→ **What needs to be done**:
Search the records below for the word "Persib". Pull out each line that has it.

→ **Dataset**:

•••

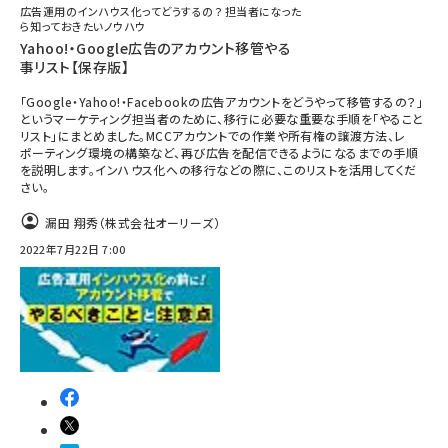
広告運用のインハウス化ってどうするの？ 担当者になった
ら知っておきたいノウハウ
Yahoo!・Google広告のアカウント移管やる
事リスト【保存版】
「Google・Yahoo!・Facebookの広告アカウントをどうやって移管するの？」
というマーケティング担当者のために、移行に必要な重要な手順を「やること
リスト」にまとめました。MCCアカウントでの作業や所有権の譲渡方法、レ
ポーティング環境の構築など、再び広告を配信できるようになるまでの手順
を説明します。インハウス化への移行などの際に、このリストを活用してくだ
さい。
漏田 翔秀（株式会社オーリーズ）
2022年7月22日 7:00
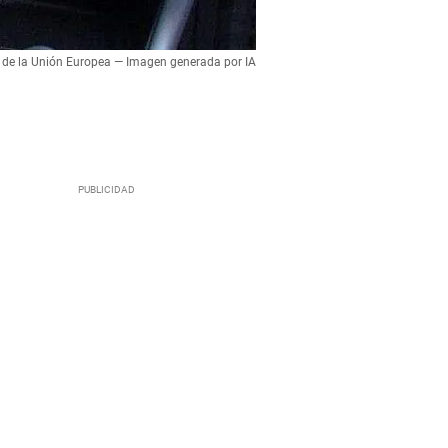
va de la Unión Europea — Imagen generada por IA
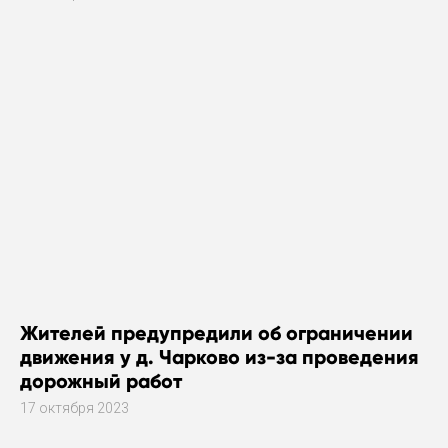
Жителей предупредили об ограничении
движения у д. Чарково из-за проведения
дорожный работ
17 октября 2023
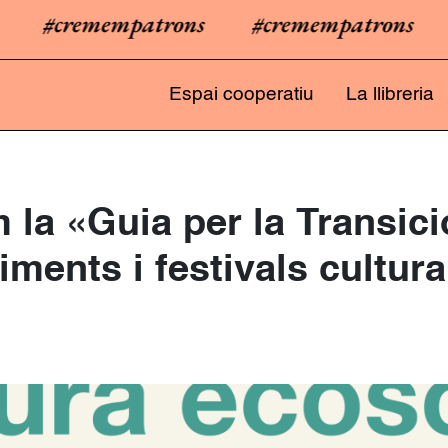
#cremempatrons
#cremempatrons
#
Espai cooperatiu
La llibreria
 la «Guia per la Transici
ments i festivals cultura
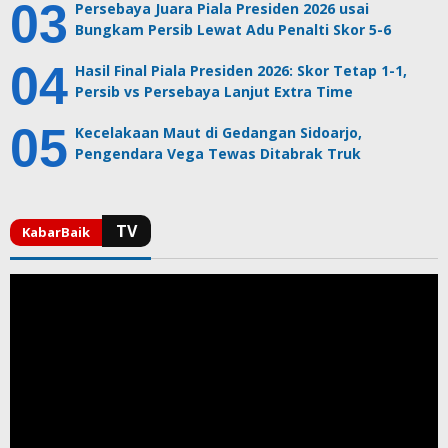
Persebaya Juara Piala Presiden 2026 usai
Bungkam Persib Lewat Adu Penalti Skor 5-6
Hasil Final Piala Presiden 2026: Skor Tetap 1-1,
Persib vs Persebaya Lanjut Extra Time
Kecelakaan Maut di Gedangan Sidoarjo,
Pengendara Vega Tewas Ditabrak Truk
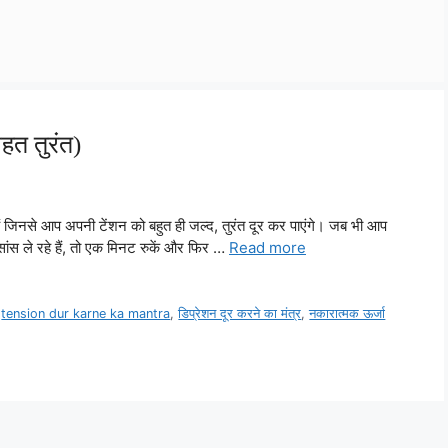
ाहत तुरंत)
ैं जिनसे आप अपनी टेंशन को बहुत ही जल्द, तुरंत दूर कर पाएंगे। जब भी आप
ांस ले रहे हैं, तो एक मिनट रुकें और फिर …
Read more
,
tension dur karne ka mantra
,
डिप्रेशन दूर करने का मंत्र
,
नकारात्मक ऊर्जा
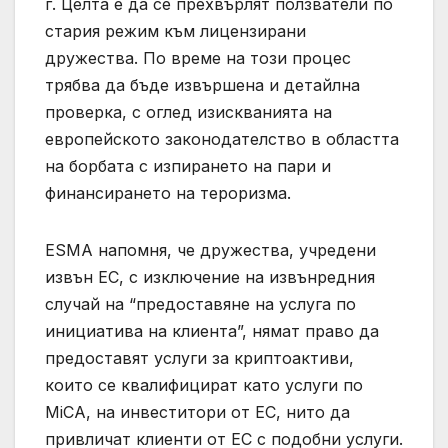
г. Целта е да се прехвърлят ползватели по
стария режим към лицензирани
дружества. По време на този процес
трябва да бъде извършена и детайлна
проверка, с оглед изискванията на
европейското законодателство в областта
на борбата с изпирането на пари и
финансирането на тероризма.
ESMA напомня, че дружества, учредени
извън ЕС, с изключение на извънредния
случай на “предоставяне на услуга по
инициатива на клиента”, нямат право да
предоставят услуги за криптоактиви,
които се квалифицират като услуги по
MiCA, на инвеститори от ЕС, нито да
привличат клиенти от ЕС с подобни услуги.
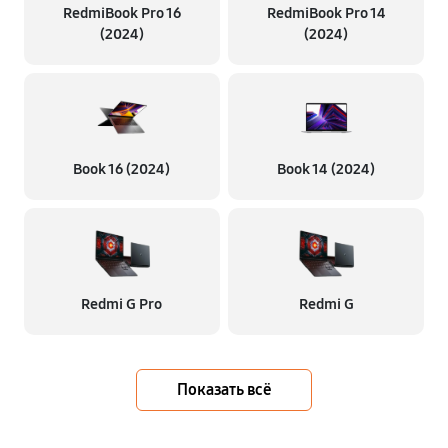
RedmiBook Pro 16
RedmiBook Pro 14
(2024)
(2024)
Book 16 (2024)
Book 14 (2024)
Redmi G Pro
Redmi G
Показать всё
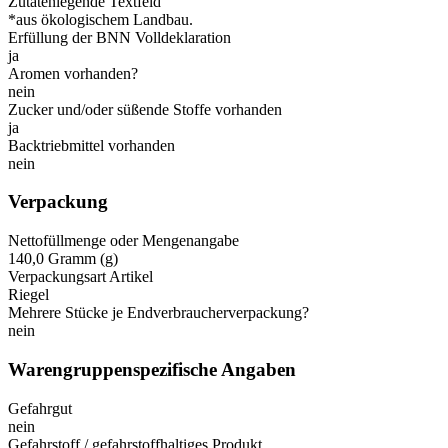
Zutatenlegende Textfeld
*aus ökologischem Landbau.
Erfüllung der BNN Volldeklaration
ja
Aromen vorhanden?
nein
Zucker und/oder süßende Stoffe vorhanden
ja
Backtriebmittel vorhanden
nein
Verpackung
Nettofüllmenge oder Mengenangabe
140,0 Gramm (g)
Verpackungsart Artikel
Riegel
Mehrere Stücke je Endverbraucherverpackung?
nein
Warengruppenspezifische Angaben
Gefahrgut
nein
Gefahrstoff / gefahrstoffhaltiges Produkt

•••

→ **Solution to the problem**:
Bungkam Persib Lewat Adu Penalti Skor 5-6
Persib vs Persebaya Lanjut Extra Time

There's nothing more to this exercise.